I mash it all together with some grass-fed butter, s&p and some garam masala mix......freaking awesome!!  (yup I know....weird but it is good....lol)


----------



## chicagoterry (Apr 3, 2012)

Made a delicious salad yesterday with roasted sweet potatoes, roasted zucchini and chickpeas sauteed in olive oil with garlic. Toss it all together with chopped parsely and slivered scallions. Dressing was tahini with lemon zest and juice, olive oil and more garlic. It was wonderful a day old, too.


----------



## jake t buds (May 27, 2013)

imbrod said:


> Do you make it exactly the same way as regular fries?





jlh2003 said:


> Yes pretty much


Actually, I soak the cut sweet potatoes in water for 30-60 minutes before frying. They usually dry up and don't have time to crisp on the outside; get squishy, limp, and overcooked when you don't.

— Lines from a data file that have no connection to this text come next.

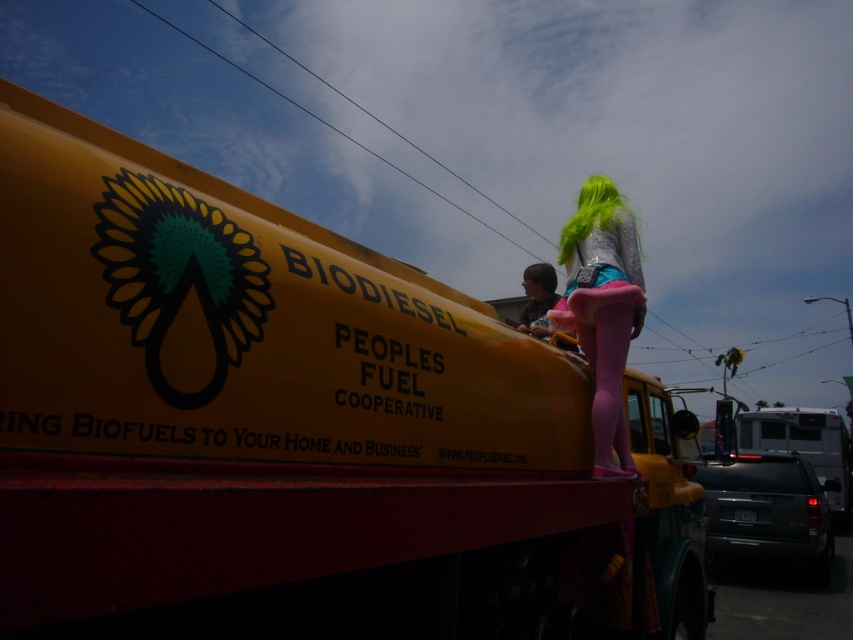
You are a pedestrian looking at the yellow matte truck at upper center and the neon green hair at upper center in the image. Which object is located higher up?

The neon green hair at upper center is higher up because the yellow matte truck at upper center is positioned under it.

You are a photographer trying to capture both the neon green hair at upper center and the matte brown hair at center in a single shot. Based on their sizes in the image, which hair color would appear closer to the camera?

The neon green hair at upper center appears closer to the camera because it is larger in size than the matte brown hair at center.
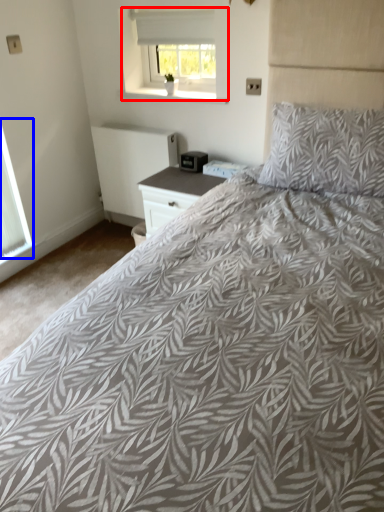
Question: Which object appears farthest to the camera in this image, window (highlighted by a red box) or window (highlighted by a blue box)?

Choices:
 (A) window
 (B) window

Answer: (A)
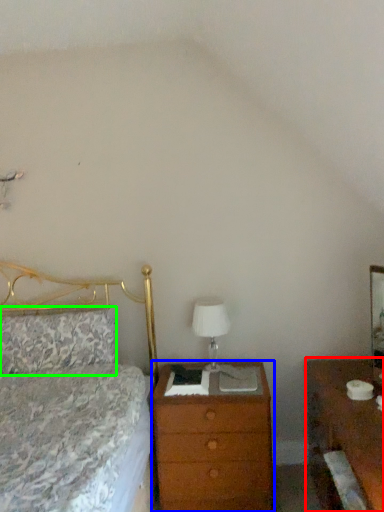
Question: Which is nearer to the nightstand (highlighted by a red box)? chest of drawers (highlighted by a blue box) or pillow (highlighted by a green box).

Choices:
 (A) chest of drawers
 (B) pillow

Answer: (A)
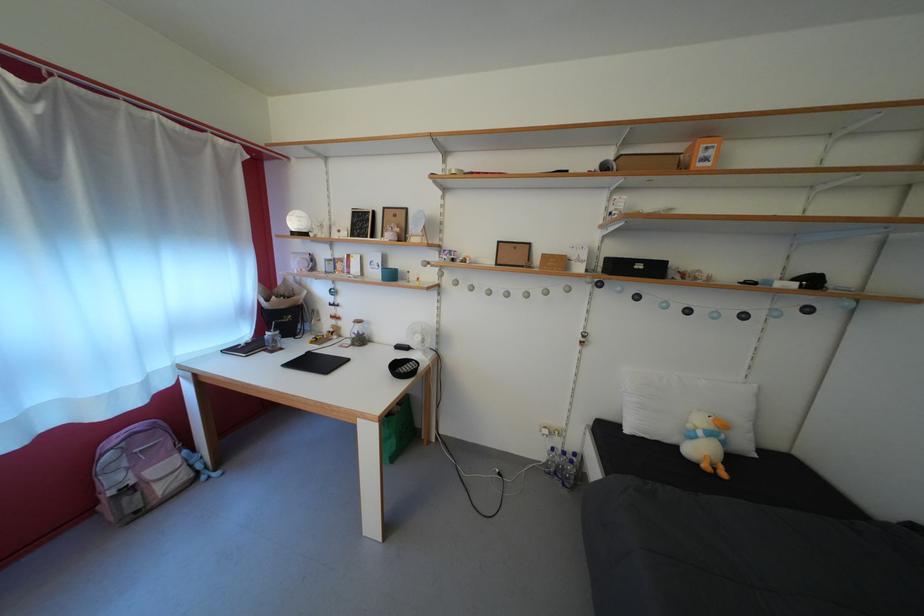
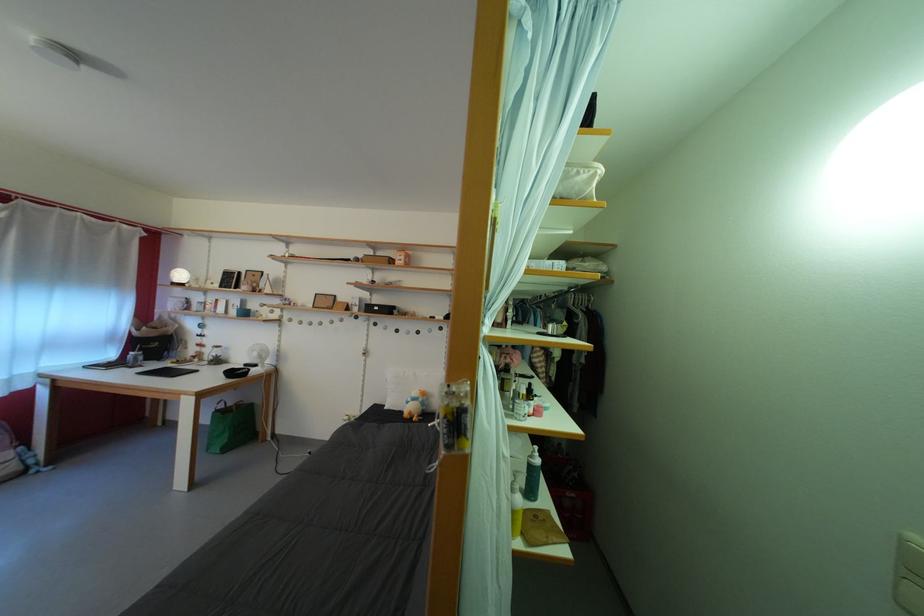
Find the pixel in the second image that matches [427,344] in the first image.

(263, 360)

I'd soak them as well when baking wedges.


----------



## everydaygourmet (Apr 4, 2012)

light smoke over apple or cherry cold as you can muster for a couple of hrs increase the heat and cook for another 30 mins, or transfer to an oven 275, half brush with melted butter, S&P and finish cut side down over charcoal, concentrates the sugars and the flavor is awesome!

Cheers!

EDG


----------



## letsforker (Jul 20, 2015)

Everyday Gourmet, that sounds absolutely amazing (just looked for the love heart eyes emoji but alas, it is not here).

Smoking everything makes it so much better, yeah? ;-)


----------



## netyoda (Jul 12, 2015)

We get a little man who passes by every day with a little mobile chimney.  The sweet potatoes spend all day baking in that oven and are cooked to perfection.

I prefer regular spuds, as I'm not fond of sweetness, but grabbing a few of these and smothering them in butter has been known to work on more than one occasion.


----------



## chef joe atkins (Feb 13, 2015)

I can post my sweet potato recipe if anyone wants it. I should have a sweet potato salad recipe, if I can find it.


----------